What were the challenges:

Low sector wages for the area, limits in public sector finances and limited professional training & development opportunities are making it difficult to recruit and retain care and support staff at adult social care providers in Surrey. This leads to staff not seeing social care work as a long-term, desirable career path.

What were the results:

Multiple new projects will be piloted as part of funding from the Workforce Innovation Fund.

The Health and Social Care Academy works closely with the four place-based health and social care alliances in Surrey. The Surrey Care Association and Surrey VCSE Alliance will give insight into the local needs and priorities for training and development, to best support their population.

The academy, now in pilot phase, will give a ‘single point of access’ to learning and development opportunities for adult social care staff. They will work collaboratively with the education sector to remove inconsistencies in roles and statutory and mandatory training. They will jointly commission development opportunities for the workforce so that development is prioritised and meets local needs.

In Guildford and Waverley, the alliance will explore how to diversify careers and retain staff by developing career development pathways for new recruits.

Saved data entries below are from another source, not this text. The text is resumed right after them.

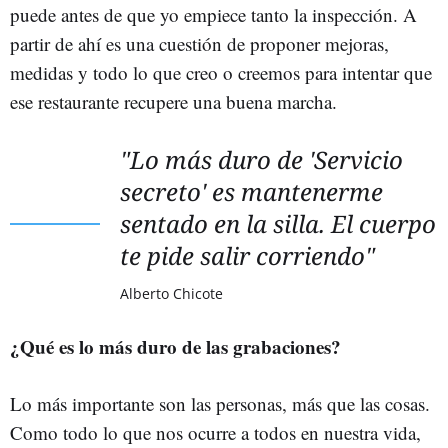
puede antes de que yo empiece tanto la inspección. A
partir de ahí es una cuestión de proponer mejoras,
medidas y todo lo que creo o creemos para intentar que
ese restaurante recupere una buena marcha.
"Lo más duro de 'Servicio
secreto' es mantenerme
sentado en la silla. El cuerpo
te pide salir corriendo"
Alberto Chicote
¿Qué es lo más duro de las grabaciones?
Lo más importante son las personas, más que las cosas.
Como todo lo que nos ocurre a todos en nuestra vida,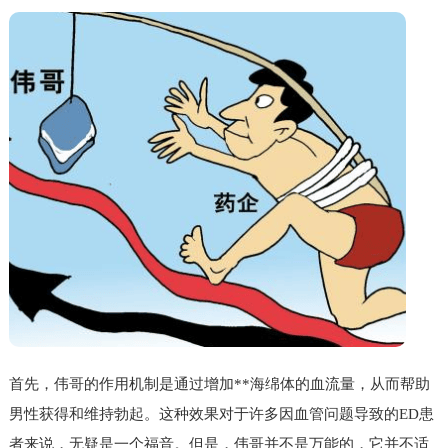
首先，伟哥的作用机制是通过增加**海绵体的血流量，从而帮助
男性获得和维持勃起。这种效果对于许多因血管问题导致的ED患
者来说，无疑是一个福音。但是，伟哥并不是万能的，它并不适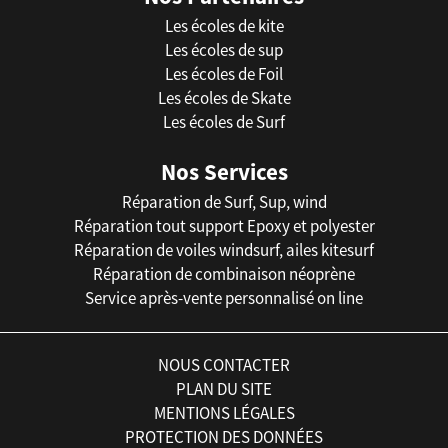
Les écoles de kite
Les écoles de sup
Les écoles de Foil
Les écoles de Skate
Les écoles de Surf
Nos Services
Réparation de Surf, Sup, wind
Réparation tout support Epoxy et polyester
Réparation de voiles windsurf, ailes kitesurf
Réparation de combinaison néoprène
Service après-vente personnalisé on line
NOUS CONTACTER
PLAN DU SITE
MENTIONS LÉGALES
PROTECTION DES DONNÉES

Staff were leaving for other jobs outside the area, often because of a lack of opportunities for rotation. New staff will begin to be offered two roles along a career pathway at the same time. This is as part of a career guarantee, with a secure promotion if they complete a programme of training and assessment within their first 12 months. This shows the system’s commitment to their colleagues’ developing careers and is being rolled out across the whole ICS.

A similar Nursing Associates programme will also be developed that includes rotations in both health and social care settings – with support for the participants to secure a permanent position in their preferred setting at the end.

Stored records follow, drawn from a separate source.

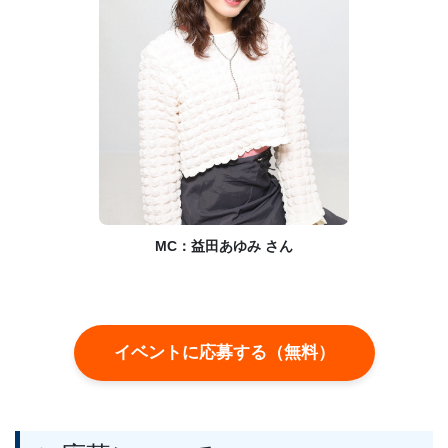
MC：益田あゆみ さん
イベントに応募する（無料）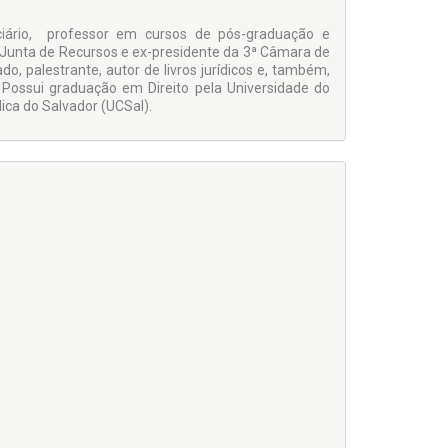
nciário, professor em cursos de pós-graduação e
 Junta de Recursos e ex-presidente da 3ª Câmara de
, palestrante, autor de livros jurídicos e, também,
). Possui graduação em Direito pela Universidade do
ica do Salvador (UCSal).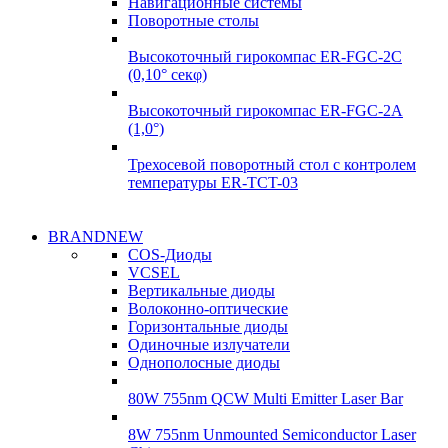
Навигационные системы
Поворотные столы
Высокоточный гирокомпас ER-FGC-2C
(0,10° секφ)
Высокоточный гирокомпас ER-FGC-2A
(1,0°)
Трехосевой поворотный стол с контролем
температуры ER-TCT-03
Надежные поставки
BRANDNEW
Надежные поставки
COS-Диоды
Гироскопы
VCSEL
Гироскопы
Вертикальные диоды
Подробнее
Волоконно-оптические
Подробнее
Горизонтальные диоды
Одиночные излучатели
Однополосные диоды
80W 755nm QCW Multi Emitter Laser Bar
8W 755nm Unmounted Semiconductor Laser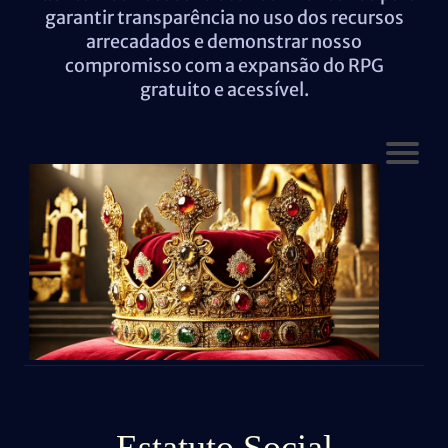
garantir transparência no uso dos recursos
arrecadados e demonstrar nosso
compromisso com a expansão do RPG
gratuito e acessível.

The alliance’s talent strategy for year one is: engaging with one another to agree their joint vision and relevant objectives for each workstream, making use of networks and events to share, learn and test their ideas together, and building a vision of what processes need to be in place long-term.

What were the learning points:

Creating the innovation fund has enabled teams within the system to support one another and try new projects which are testing proof of concepts identified in the talent strategy.

Project funding was allocated in late 2022, and the system expect to see the outcomes in mid-2023.